In an excellent deep dive into our current partisan deep disconnect, Aaron Zitner, writing for the August 8th Wall Street Journal, presents his analysis of our current redistricting battle, under the title, Gerrymandering by Both Parties Is Deepening America’s Political Divide Less than 20% of Americans live in a state where the minority party has a meaningful voice in governance: “America’s identity as a unified nation is eroding, with Republican- and Democratic-led states dividing into separate spheres, each with its own policies governing the economic, social and political rules of life.

“The bitter fight over redrawing U.S. House maps, triggered by President Trump’s effort to protect his party’s majority in the 2026 midterm elections, is the latest example of how the dominant party in many states is making extraordinary efforts to impose its will… In 40 states, a single party controls the House, Senate and governor’s office—a so-called trifecta—or else has enough power to block vetoes from a governor of the other party.
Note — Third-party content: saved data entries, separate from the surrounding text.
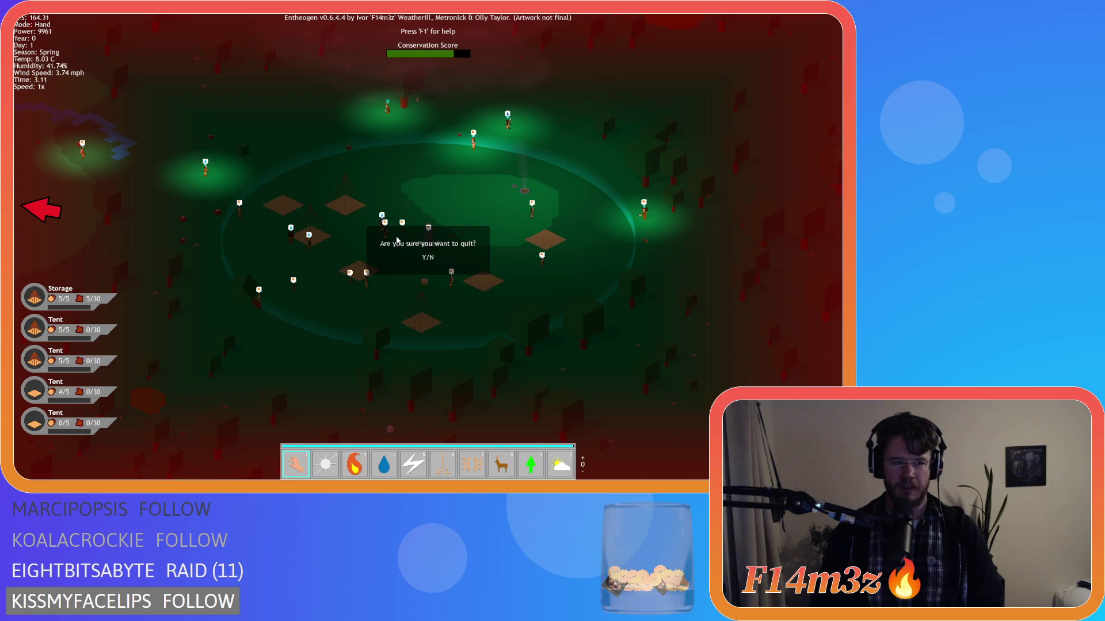
{"action": "key", "text": "y"}
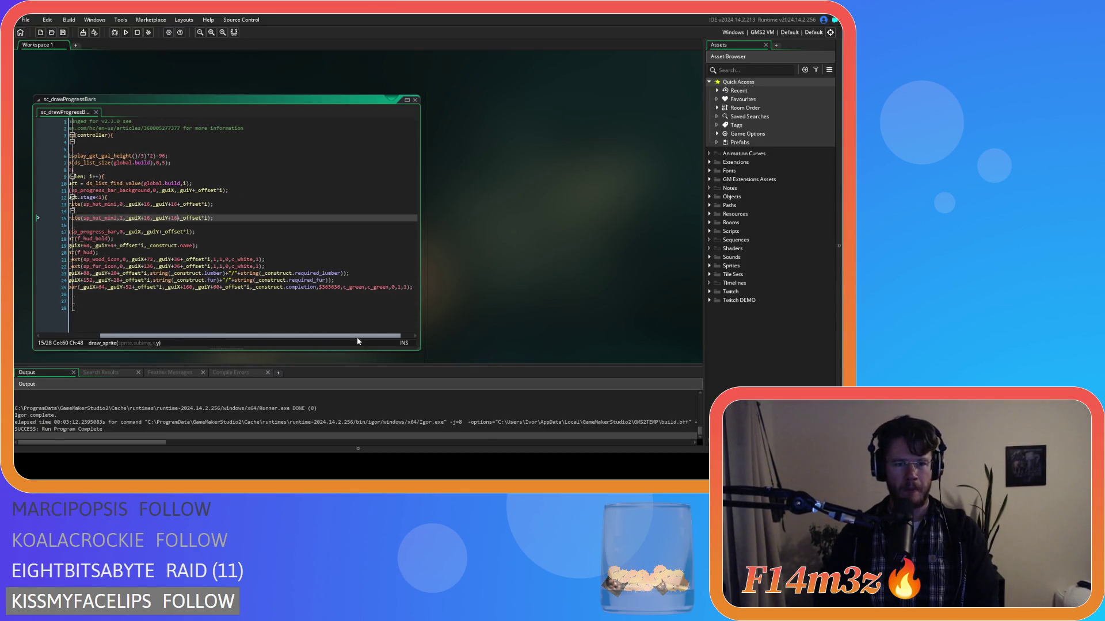
{"action": "left_click", "coordinate": [413, 287]}
{"action": "key", "text": "Return"}
{"action": "type", "text": "if ()"}
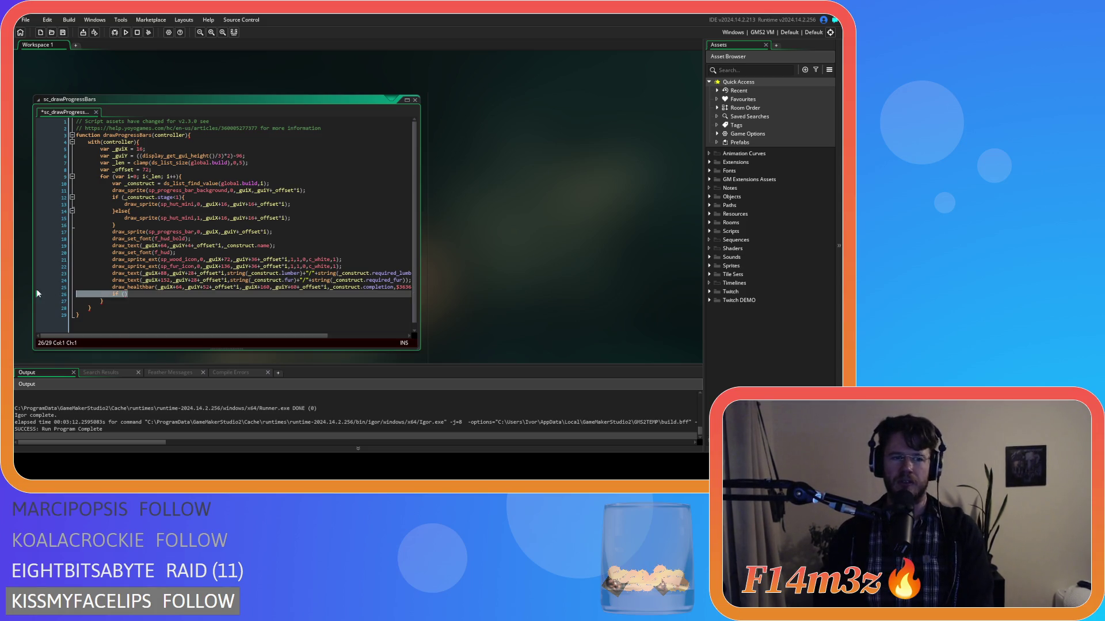
Place 'if (ds_list_size(global.build))' after the loop's closing brace and open a new line below _guiY.
{"action": "key", "text": "BackSpace"}
{"action": "key", "text": "BackSpace"}
{"action": "left_click", "coordinate": [281, 293]}
{"action": "key", "text": "Return"}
That leaves less than 20% of Americans living in a state where the minority party has a meaningful voice in governance.

“The result has been a deepening of differences in red and blue America. Abortion is now banned or heavily restricted in about one-third of states, all of them controlled by Republicans, while abortion access is protected or allowed in every Democratic trifecta state. Every GOP trifecta state has passed bans or limits on gender-affirming care for minors.

“Red and blue states have moved in sharply different directions on employment law, gun regulation, immigration enforcement and other policies. When Louisiana passed a law last year that required the Ten Commandments to be displayed in public schools, later struck down by courts, 18 GOP-trifecta states filed a legal brief in support.

“‘You’re seeing this divide—trifecta blue states and trifecta red—and it’s creating this remarkable contrast in which you’ve got radically different policies from state to state,’ said Jay Richards, a senior research fellow at the Heritage Foundation, who tracks legislation regarding gender, marriage and religious liberty... Redrawing House districts for maximum partisan advantage would probably deepen the nation’s political divide further, wiping out some of the remaining Democratic House members from red states and Republicans from blue states, leaving the minority party in each state with less representation.

“‘The two parties will become more geographically sorted, and the different interests of blue voters in red states and red voters in blue states will get lost in the wash,’ said Ben Williams, who once tracked election legislation for the National Conference of State Legislatures and is now with FairVote, a nonpartisan voting-regulations group.” With Trump’s explosion of executive orders, his funding of his private ICE army (willing to deploy anonymous officers to arrest without a warrant) through his massive tax-cut-for-the-rich Big Beautiful Bill combined with his administration’s willingness to ignore or sidestep federal court orders, the Constitution is shredding into oblivion. Red is having its way with its blue enemy, most clearly targeting California unlike any other state. None of this is good for America.

I’m Peter Dekom, and these unreconcilable differences embolden our traditional enemies and are clearly unraveling what has been, up to now, the greatest nation on Earth.